Kaylin lifted a hand and swatted her name aside.

“You’re going to crack the road if you don’t stop walking like that.”

“Severn, I don’t have a sense of humor about—”

“Almost anything? Fair enough. I’ve been accused of that.”

She stopped walking. Although his stride was easily the longer of the two, she’d been making him work to keep up. Not that it showed. Much.

Since her entrance into the ranks of the Barrani High Court, Kaylin had grown more aware of Severn; of where he was, how close he was, or how far. It was as if—as if something bound them, something gossamer like spider’s web, but finer, and ultimately stronger. She had given him her name—if it was her name—and he had accepted it.

But he had never used it. When she shut him out, he accepted the distance.

It’s not my name,he had told her quietly,it’s yours. If I understand Barrani names at all.

I’m not Barrani.

You’re not human. Not completely. But you’re still Kaylin.

Could you? Could you use it?

He’d been quiet for a long time; she could still remember the texture of that silence, the way he’d stared at her face for a moment, and then turned away almost wearily. What do you want me to say, Kaylin?

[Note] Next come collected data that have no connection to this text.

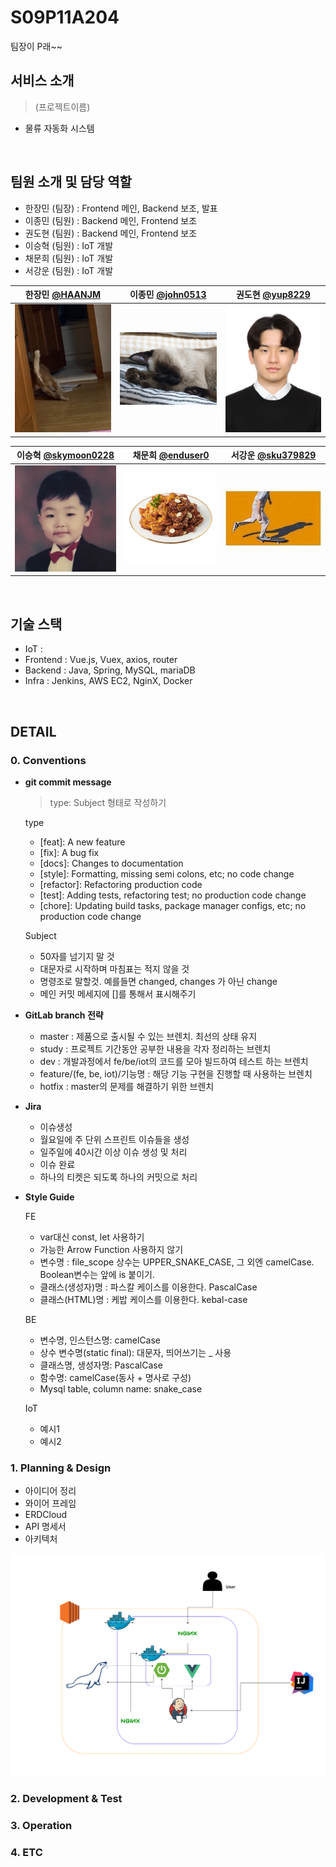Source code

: # S09P11A204

팀장이 P래~~

## 서비스 소개

> (프로젝트이름)

- 물류 자동화 시스템

<br>

## 팀원 소개 및 담당 역할

- 한장민 (팀장) : Frontend 메인, Backend 보조, 발표
- 이종민 (팀원) : Backend 메인, Frontend 보조
- 권도현 (팀원) : Backend 메인, Frontend 보조
- 이승혁 (팀원) : IoT 개발
- 채문희 (팀원) : IoT 개발
- 서강운 (팀원) : IoT 개발

| 한장민 [@HAANJM](https://github.com/HAANJM)                     | 이종민 [@john0513](https://github.com/john0513) | 권도현 [@yup8229](https://github.com/yup8229)          |
| --------------------------------------------------------------- | ----------------------------------------------- | ------------------------------------------------------ |
| <img width="200" src="ProfileImage/TalkMedia_i_04zl50.jpg.jpg"> | <img width="200" src="ProfileImage/사진.jpg">   | <img width="200" src="ProfileImage/Profile.jpg"> |

| 이승혁 [@skymoon0228](https://github.com/skymoon0228)                                                  | 채문희 [@enduser0](https://github.com/enduser0)     | 서강운 [@sku379829](https://github.com/sku379829) |
| ------------------------------------------------------------------------------------------------------ | --------------------------------------------------- | ------------------------------------------------- |
| <img width="200" src="ProfileImage/rn_image_picker_lib_temp_d1e9d437-9140-4a68-8f2c-e5deec619257.jpg"> | <img width="200" src="ProfileImage/반반무마니.png"> | <img width="200" src="ProfileImage/skate.jpg">    |

<br>

## 기술 스택

- IoT :
- Frontend : Vue.js, Vuex, axios, router
- Backend : Java, Spring, MySQL, mariaDB
- Infra : Jenkins, AWS EC2, NginX, Docker

<br>

## DETAIL

### 0. Conventions

- **git commit message**

  > type: Subject 형태로 작성하기

  type

  - [feat]: A new feature
  - [fix]: A bug fix
  - [docs]: Changes to documentation
  - [style]: Formatting, missing semi colons, etc; no code change
  - [refactor]: Refactoring production code
  - [test]: Adding tests, refactoring test; no production code change
  - [chore]: Updating build tasks, package manager configs, etc; no production code change

  Subject

  - 50자를 넘기지 말 것
  - 대문자로 시작하며 마침표는 적지 않을 것
  - 명령조로 말할것. 예를들면 changed, changes 가 아닌 change
  - 메인 커밋 메세지에 []를 통해서 표시해주기

- **GitLab branch 전략**

  - master : 제품으로 출시될 수 있는 브렌치. 최선의 상태 유지
  - study : 프로젝트 기간동안 공부한 내용을 각자 정리하는 브렌치
  - dev : 개발과정에서 fe/be/iot의 코드를 모아 빌드하여 테스트 하는 브렌치
  - feature/(fe, be, iot)/기능명 : 해당 기능 구현을 진행할 때 사용하는 브렌치
  - hotfix : master의 문제를 해결하기 위한 브렌치

- **Jira**

  - 이슈생성
  - 월요일에 주 단위 스프린트 이슈들을 생성
  - 일주일에 40시간 이상 이슈 생성 및 처리
  - 이슈 완료
  - 하나의 티켓은 되도록 하나의 커밋으로 처리

- **Style Guide**

  FE

  - var대신 const, let 사용하기
  - 가능한 Arrow Function 사용하지 않기
  - 변수명 : file_scope 상수는 UPPER_SNAKE_CASE, 그 외엔 camelCase. Boolean변수는 앞에 is 붙이기.
  - 클래스(생성자)명 : 파스칼 케이스를 이용한다. PascalCase
  - 클래스(HTML)명 : 케밥 케이스를 이용한다. kebal-case

  BE

  - 변수명, 인스턴스명: camelCase
  - 상수 변수명(static final): 대문자, 띄어쓰기는 \_ 사용
  - 클래스명, 생성자명: PascalCase
  - 함수명: camelCase(동사 + 명사로 구성)
  - Mysql table, column name: snake_case

  IoT

  - 예시1
  - 예시2

### 1. Planning & Design

- 아이디어 정리
- 와이어 프레임
- ERDCloud
- API 명세서
- 아키텍처
<img src="ProfileImage/아키텍처.drawio.png">

<br>

### 2. Development & Test

### 3. Operation

### 4. ETC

She hadn’t answered. She wasn’t certain.

“We have to find her,” she told him, her voice quieter now.

“I know. Any idea where to start?”

Missing Persons was a zoo. Almost literally. Although the offices that fronted the public square in the Halls were slightly better equipped and more severe than the interior offices in which Kaylin spent much—too damn much—of her day, they were in no way quieter.

For one, they were full of people who would never—with any luck—wear a uniform that granted them any kind of Imperial authority. For two, the people who milled about, either shouting at each other, pacing, crying or shouting at the officers who looked appropriately harried, were by no means all human; although here, as throughout most sectors of Elantra, humans outnumbered the others by quite a large margin. For three, many of the visitors were either four times Kaylin’s age, or less than half of it. Kaylin recognized a smattering of at least four languages, and some of what was said was, in the words of Caitlin, “colorful.”

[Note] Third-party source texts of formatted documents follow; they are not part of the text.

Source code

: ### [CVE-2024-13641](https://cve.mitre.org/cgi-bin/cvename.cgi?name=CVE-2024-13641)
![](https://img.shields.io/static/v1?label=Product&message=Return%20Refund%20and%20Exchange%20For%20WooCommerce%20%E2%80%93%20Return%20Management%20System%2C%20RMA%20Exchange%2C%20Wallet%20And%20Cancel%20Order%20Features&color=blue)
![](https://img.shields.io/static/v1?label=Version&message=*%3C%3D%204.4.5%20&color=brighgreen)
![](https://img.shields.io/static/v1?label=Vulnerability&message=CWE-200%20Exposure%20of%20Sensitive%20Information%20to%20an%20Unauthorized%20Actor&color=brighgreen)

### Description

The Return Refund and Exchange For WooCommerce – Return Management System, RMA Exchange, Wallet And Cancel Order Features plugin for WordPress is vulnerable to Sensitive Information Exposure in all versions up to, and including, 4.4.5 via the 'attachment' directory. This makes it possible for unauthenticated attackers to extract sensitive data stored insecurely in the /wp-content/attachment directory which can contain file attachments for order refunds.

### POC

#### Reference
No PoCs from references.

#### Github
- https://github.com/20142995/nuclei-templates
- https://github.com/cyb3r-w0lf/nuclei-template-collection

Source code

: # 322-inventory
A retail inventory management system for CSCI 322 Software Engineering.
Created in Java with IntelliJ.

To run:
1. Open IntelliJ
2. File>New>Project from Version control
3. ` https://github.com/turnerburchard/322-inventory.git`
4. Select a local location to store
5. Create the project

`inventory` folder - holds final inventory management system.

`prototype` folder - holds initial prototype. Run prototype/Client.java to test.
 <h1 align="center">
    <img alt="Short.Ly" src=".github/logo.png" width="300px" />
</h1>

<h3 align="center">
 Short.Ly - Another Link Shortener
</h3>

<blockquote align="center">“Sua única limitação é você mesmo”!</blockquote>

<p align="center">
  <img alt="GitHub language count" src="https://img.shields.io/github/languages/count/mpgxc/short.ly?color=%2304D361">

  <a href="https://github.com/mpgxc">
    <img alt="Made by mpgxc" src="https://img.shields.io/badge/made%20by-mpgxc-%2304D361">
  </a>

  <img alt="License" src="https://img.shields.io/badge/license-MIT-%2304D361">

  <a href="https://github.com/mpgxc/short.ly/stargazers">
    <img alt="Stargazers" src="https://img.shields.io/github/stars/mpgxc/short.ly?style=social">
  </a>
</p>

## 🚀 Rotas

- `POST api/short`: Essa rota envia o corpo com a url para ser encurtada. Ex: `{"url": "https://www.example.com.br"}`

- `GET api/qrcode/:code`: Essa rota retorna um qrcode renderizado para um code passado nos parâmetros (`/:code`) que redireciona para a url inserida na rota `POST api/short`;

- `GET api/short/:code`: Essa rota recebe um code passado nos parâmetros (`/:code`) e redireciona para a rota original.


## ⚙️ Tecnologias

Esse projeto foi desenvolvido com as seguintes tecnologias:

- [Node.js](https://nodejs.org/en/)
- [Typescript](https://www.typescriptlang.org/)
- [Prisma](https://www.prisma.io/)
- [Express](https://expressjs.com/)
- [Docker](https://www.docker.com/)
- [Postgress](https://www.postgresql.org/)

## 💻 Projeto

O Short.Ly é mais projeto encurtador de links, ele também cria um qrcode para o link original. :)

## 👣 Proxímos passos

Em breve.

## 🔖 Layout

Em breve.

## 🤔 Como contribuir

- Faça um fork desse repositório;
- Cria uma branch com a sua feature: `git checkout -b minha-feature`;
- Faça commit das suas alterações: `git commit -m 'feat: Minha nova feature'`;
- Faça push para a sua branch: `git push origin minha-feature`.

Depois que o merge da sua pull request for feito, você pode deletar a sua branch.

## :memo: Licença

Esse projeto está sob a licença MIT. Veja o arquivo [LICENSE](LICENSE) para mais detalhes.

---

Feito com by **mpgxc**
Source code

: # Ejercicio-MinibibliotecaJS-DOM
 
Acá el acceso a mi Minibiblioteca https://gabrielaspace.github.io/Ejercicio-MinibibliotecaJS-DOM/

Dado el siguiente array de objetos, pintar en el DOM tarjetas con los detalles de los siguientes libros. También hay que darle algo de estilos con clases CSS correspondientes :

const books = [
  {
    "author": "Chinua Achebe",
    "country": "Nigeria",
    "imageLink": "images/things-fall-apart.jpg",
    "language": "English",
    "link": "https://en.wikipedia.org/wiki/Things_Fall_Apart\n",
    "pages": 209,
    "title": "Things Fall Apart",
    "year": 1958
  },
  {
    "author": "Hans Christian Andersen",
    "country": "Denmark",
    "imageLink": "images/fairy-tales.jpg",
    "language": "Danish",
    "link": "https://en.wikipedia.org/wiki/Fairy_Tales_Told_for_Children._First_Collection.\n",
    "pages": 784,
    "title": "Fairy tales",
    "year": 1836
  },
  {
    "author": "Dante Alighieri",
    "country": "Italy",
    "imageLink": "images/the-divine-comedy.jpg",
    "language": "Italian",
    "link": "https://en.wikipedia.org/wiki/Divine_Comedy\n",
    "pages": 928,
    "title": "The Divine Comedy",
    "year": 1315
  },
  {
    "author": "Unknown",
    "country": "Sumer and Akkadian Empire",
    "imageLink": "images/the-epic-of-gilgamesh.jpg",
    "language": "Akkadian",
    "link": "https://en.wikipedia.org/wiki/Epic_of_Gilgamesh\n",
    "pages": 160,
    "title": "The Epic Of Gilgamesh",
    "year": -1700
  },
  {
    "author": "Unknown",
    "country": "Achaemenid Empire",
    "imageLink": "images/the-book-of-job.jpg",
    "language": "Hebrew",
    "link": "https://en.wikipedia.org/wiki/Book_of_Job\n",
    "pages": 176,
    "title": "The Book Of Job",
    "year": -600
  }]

Impatience was the order of the day.

Missing Persons was, in theory, the responsibility of the Hawks. Depending, of course, upon who exactly was missing. Some missing persons had left a small trail of death and destruction in their wake, and these investigations were often—begrudgingly—handed over to the Wolves, the smallest of the three forces who called the Halls of Law home.

The staffing of the office, however, was the purview of the Hawklord. Or his senior officers. None of whom, Kaylin thought with a grimace, were ever on the floors here.

She herself was seldom here, and of all duties the Hawks considered their own, this was her least favorite. She was not always the most patient of people—and people who were desperate enough to come to the Halls seeking word of their missing, and possibly dead, kin required patience at the very least.

She was also not quite graceful enough to forgive other people their impatience. But at least she was aware of hers.

“Well, well, well, if it isn’t the vagabond.”

And, if she were entirely truthful, there were other reasons for hating this place. Grinding her teeth into what she hoped would pass for a smile, she faced the worst of them squarely.